Search code examples
hadoopmapreducehadoop-partitioning

Get max salary employee name using hadoop map reduce


i am very new to M/R programs..i have a file in HDFS with data in this structure

EmpId,EmpName,Dept,Salary,

1231,userName1,Dept1,5000
1232,userName2,Dept2,6000
1233,userName3,Dept3,7000
.
.
.........................

now i want to find the name of the employee who earns highest salary

i have written a map reduce to find the highest salary.in my mapper class i have emitted the output like this

output.collect("max value",salary of the emplyee);

In the reducer i found out the max value of the key "max value".now i want to use this value in a mapper and find the names of the employee who earns maximum salary..how can i send the reducer output to a mapper as input?is this a good approach to accomplish my task?any other suggestions?


Solution

  • I would make the map emit the full tuple of the max salary.
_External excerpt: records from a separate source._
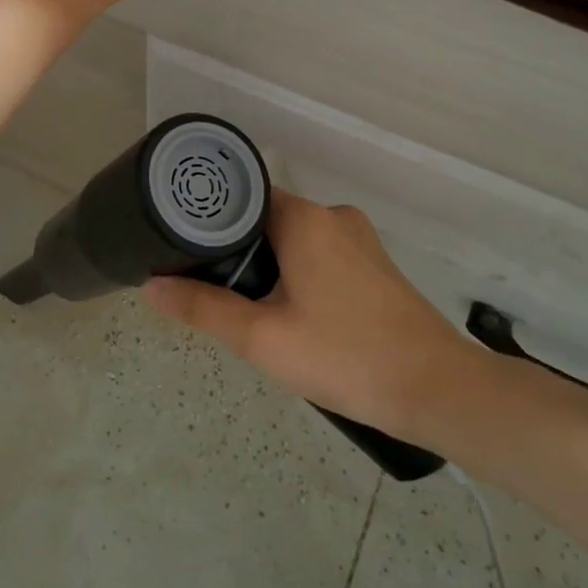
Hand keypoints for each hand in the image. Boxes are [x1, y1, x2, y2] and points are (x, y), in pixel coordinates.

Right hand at [142, 192, 482, 445]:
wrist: (436, 389)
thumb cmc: (344, 356)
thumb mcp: (262, 338)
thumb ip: (203, 309)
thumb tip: (151, 286)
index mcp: (305, 218)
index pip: (242, 198)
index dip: (209, 222)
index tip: (183, 248)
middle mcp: (333, 215)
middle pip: (266, 219)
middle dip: (237, 251)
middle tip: (211, 291)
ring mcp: (359, 238)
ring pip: (294, 239)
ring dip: (267, 266)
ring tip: (247, 307)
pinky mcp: (375, 264)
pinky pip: (320, 254)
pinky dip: (296, 273)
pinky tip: (290, 314)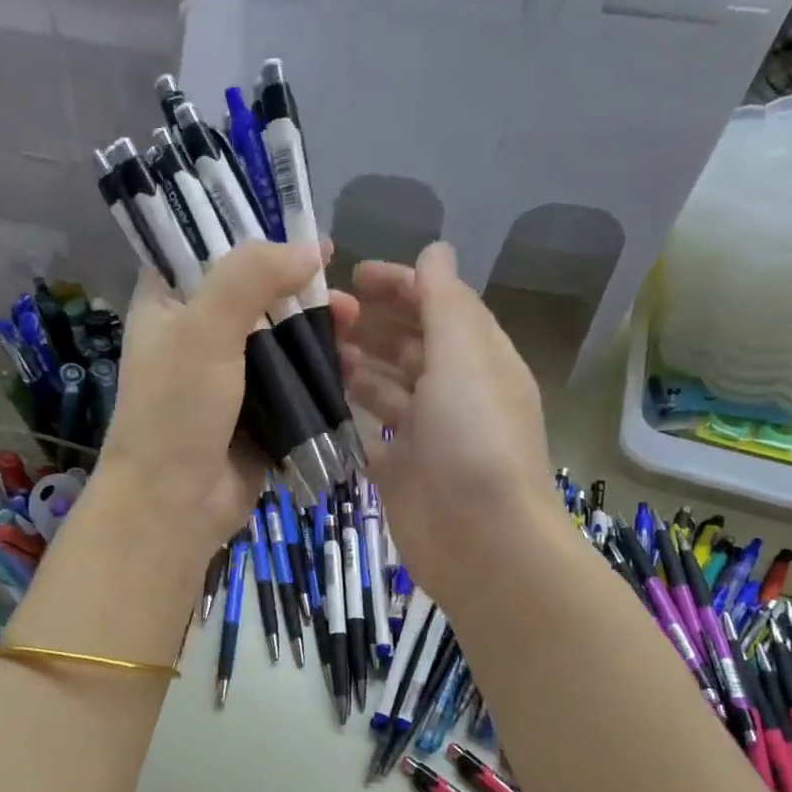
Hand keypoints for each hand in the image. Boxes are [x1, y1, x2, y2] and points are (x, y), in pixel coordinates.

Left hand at [91, 240, 327, 558]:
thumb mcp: (204, 329)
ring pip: (281, 337)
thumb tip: (310, 248)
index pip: (207, 250)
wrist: (174, 505)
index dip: (253, 236)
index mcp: (168, 304)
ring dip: (319, 330)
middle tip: (343, 295)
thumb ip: (250, 276)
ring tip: (355, 329)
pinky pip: (294, 381)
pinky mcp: (258, 412)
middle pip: (257, 294)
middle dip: (302, 289)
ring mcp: (229, 376)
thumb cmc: (177, 410)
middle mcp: (197, 334)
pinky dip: (321, 371)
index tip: (304, 233)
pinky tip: (351, 366)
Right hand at [329, 243, 559, 605]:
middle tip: (320, 314)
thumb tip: (435, 250)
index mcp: (479, 359)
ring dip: (353, 365)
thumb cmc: (476, 439)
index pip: (440, 306)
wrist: (482, 541)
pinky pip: (368, 432)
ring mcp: (425, 433)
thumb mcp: (464, 358)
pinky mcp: (399, 470)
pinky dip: (345, 415)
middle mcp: (454, 391)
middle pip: (409, 345)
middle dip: (370, 324)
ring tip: (309, 350)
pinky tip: (312, 400)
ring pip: (385, 387)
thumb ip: (445, 303)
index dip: (401, 284)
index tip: (353, 274)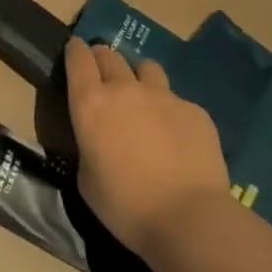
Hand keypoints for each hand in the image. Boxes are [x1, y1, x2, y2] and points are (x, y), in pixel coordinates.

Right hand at [64, 38, 227, 259]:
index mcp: (90, 103)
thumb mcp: (87, 178)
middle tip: (105, 78)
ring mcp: (163, 96)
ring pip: (147, 68)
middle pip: (110, 55)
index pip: (78, 57)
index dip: (75, 52)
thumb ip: (89, 146)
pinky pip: (178, 101)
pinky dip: (172, 112)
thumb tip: (98, 141)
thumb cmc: (125, 205)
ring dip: (140, 78)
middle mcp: (124, 89)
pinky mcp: (195, 111)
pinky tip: (178, 138)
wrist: (189, 219)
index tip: (75, 53)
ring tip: (144, 99)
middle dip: (104, 61)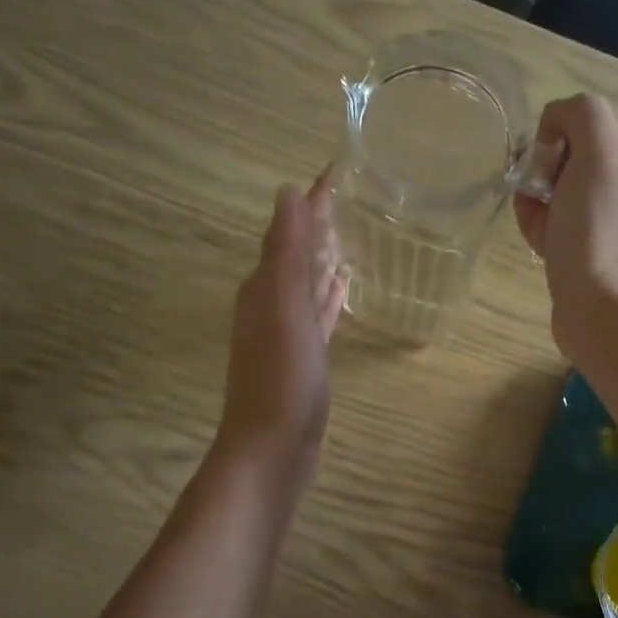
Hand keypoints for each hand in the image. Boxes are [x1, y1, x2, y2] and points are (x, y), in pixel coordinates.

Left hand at [215, 174, 346, 480]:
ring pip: (307, 283)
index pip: (291, 229)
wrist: (272, 448)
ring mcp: (287, 333)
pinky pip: (318, 315)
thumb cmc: (282, 377)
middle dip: (319, 225)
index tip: (338, 169)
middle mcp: (271, 302)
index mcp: (265, 285)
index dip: (314, 200)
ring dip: (323, 259)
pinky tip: (343, 289)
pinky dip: (328, 298)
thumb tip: (287, 191)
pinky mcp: (304, 358)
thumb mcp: (284, 307)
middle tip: (352, 197)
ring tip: (349, 236)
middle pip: (298, 252)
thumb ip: (285, 251)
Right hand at [514, 94, 617, 359]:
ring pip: (549, 194)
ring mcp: (606, 219)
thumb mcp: (599, 151)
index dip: (554, 145)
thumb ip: (580, 113)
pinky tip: (542, 249)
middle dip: (540, 180)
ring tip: (544, 234)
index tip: (553, 174)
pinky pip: (550, 225)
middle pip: (559, 161)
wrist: (603, 308)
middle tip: (545, 205)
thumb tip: (554, 127)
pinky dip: (538, 232)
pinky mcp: (587, 250)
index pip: (575, 125)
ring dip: (534, 208)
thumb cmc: (599, 229)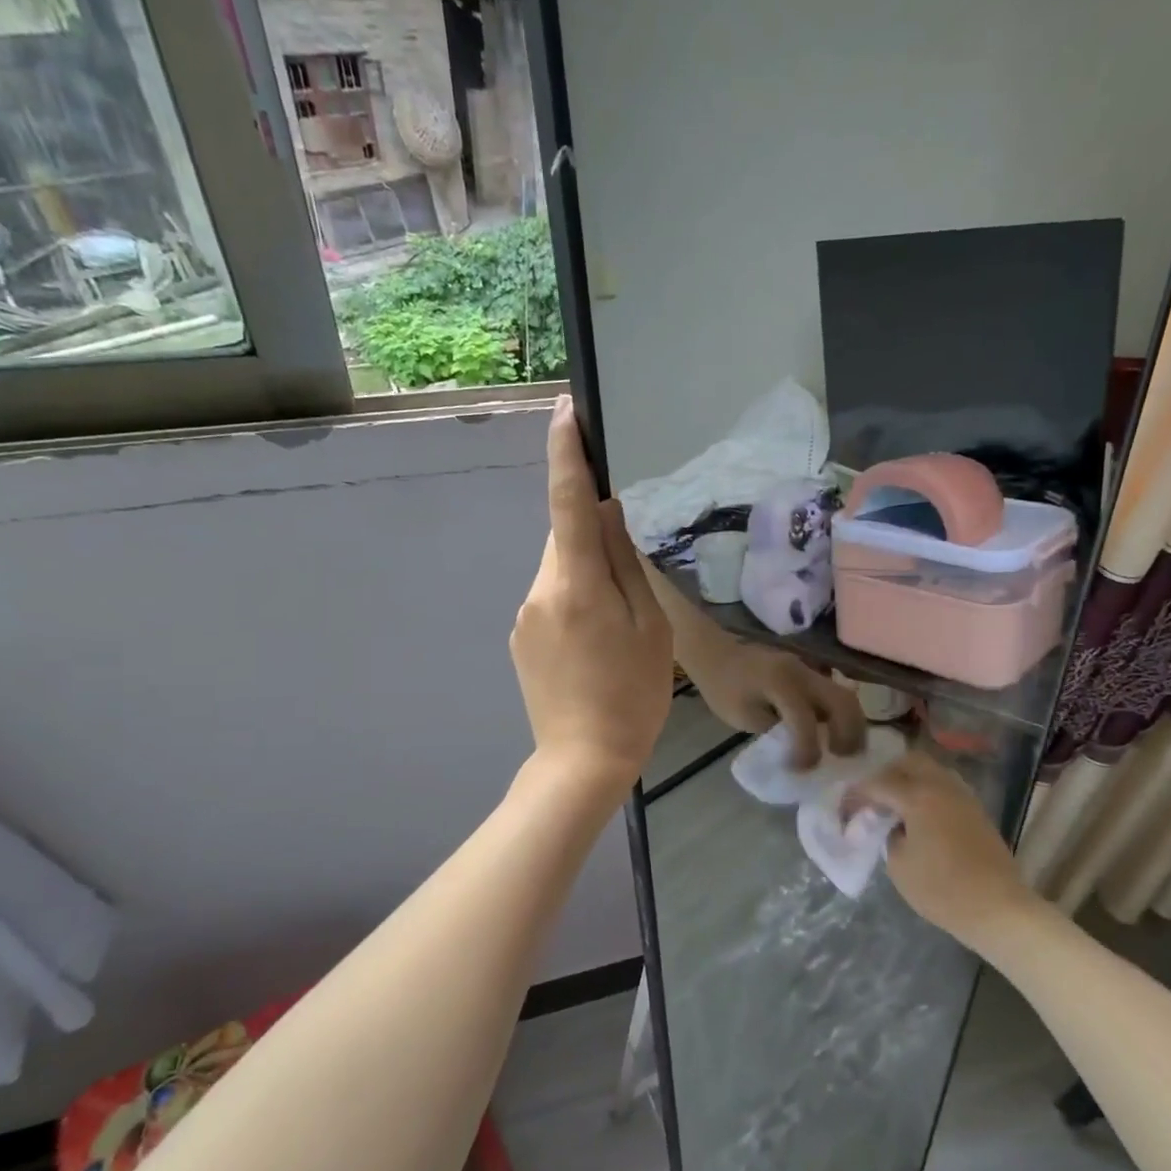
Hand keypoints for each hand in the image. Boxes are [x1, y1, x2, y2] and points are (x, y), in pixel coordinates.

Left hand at [511, 397, 672, 793]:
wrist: (581, 760)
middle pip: (566, 537)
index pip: (568, 502)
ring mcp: (524, 614)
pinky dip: (574, 599)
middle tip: (630, 564)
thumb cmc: (631, 696)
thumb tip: (609, 514)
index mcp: (577, 583)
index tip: (565, 411)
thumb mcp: (649, 628)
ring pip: (560, 568)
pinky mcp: (520, 637)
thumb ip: (626, 565)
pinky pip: (551, 597)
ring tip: (618, 618)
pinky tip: (595, 641)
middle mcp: (540, 588)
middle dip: (593, 534)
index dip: (566, 454)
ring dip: (586, 573)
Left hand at [683, 638, 866, 769]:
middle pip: (844, 703)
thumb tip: (802, 749)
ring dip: (852, 725)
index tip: (802, 770)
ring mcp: (810, 669)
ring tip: (844, 750)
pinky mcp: (810, 671)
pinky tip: (835, 733)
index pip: (805, 722)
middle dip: (849, 735)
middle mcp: (804, 673)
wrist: (715, 652)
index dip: (807, 752)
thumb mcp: (742, 717)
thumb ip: (775, 732)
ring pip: (846, 696)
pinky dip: (841, 714)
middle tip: (843, 759)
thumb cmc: (722, 686)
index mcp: (781, 684)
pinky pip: (835, 693)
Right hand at [850, 751, 1023, 942]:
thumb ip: (889, 835)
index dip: (857, 794)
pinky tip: (919, 816)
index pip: (878, 783)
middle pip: (909, 762)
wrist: (998, 908)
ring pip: (931, 771)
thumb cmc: (942, 889)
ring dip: (909, 780)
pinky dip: (927, 791)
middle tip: (873, 800)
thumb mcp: (899, 866)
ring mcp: (963, 796)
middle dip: (886, 775)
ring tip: (896, 806)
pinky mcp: (976, 810)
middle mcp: (941, 786)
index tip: (844, 808)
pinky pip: (945, 786)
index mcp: (918, 796)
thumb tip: (893, 825)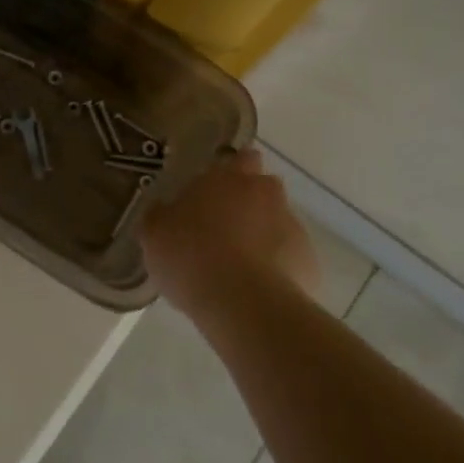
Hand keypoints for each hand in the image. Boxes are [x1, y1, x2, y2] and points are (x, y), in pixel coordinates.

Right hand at [139, 150, 318, 319]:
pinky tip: (255, 291)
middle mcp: (265, 193)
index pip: (239, 158)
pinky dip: (276, 269)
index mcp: (227, 177)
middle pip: (263, 189)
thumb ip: (161, 215)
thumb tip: (164, 211)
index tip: (215, 191)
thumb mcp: (154, 233)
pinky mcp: (309, 262)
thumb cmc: (191, 256)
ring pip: (277, 224)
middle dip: (248, 203)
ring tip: (236, 269)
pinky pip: (289, 259)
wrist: (243, 304)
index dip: (231, 172)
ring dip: (262, 237)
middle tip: (222, 229)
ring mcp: (292, 226)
For that, create a class (for the value) that implements Writable interface (http://hadoop.apache.org/docs/r1.2.0/api/org/apache/hadoop/io/Writable.html). Maybe TupleWritable suits your needs (not much complex).

    Since you will have 1 value emited per map, network is not an issue and seems fine to receive all tuple data in the reducer. Your reducer will just have to filter the top from the "max" values.

    For more complex problems, you will have to think about chaining jobs (http://developer.yahoo.com/hadoop/tutorial/module4.html#chaining)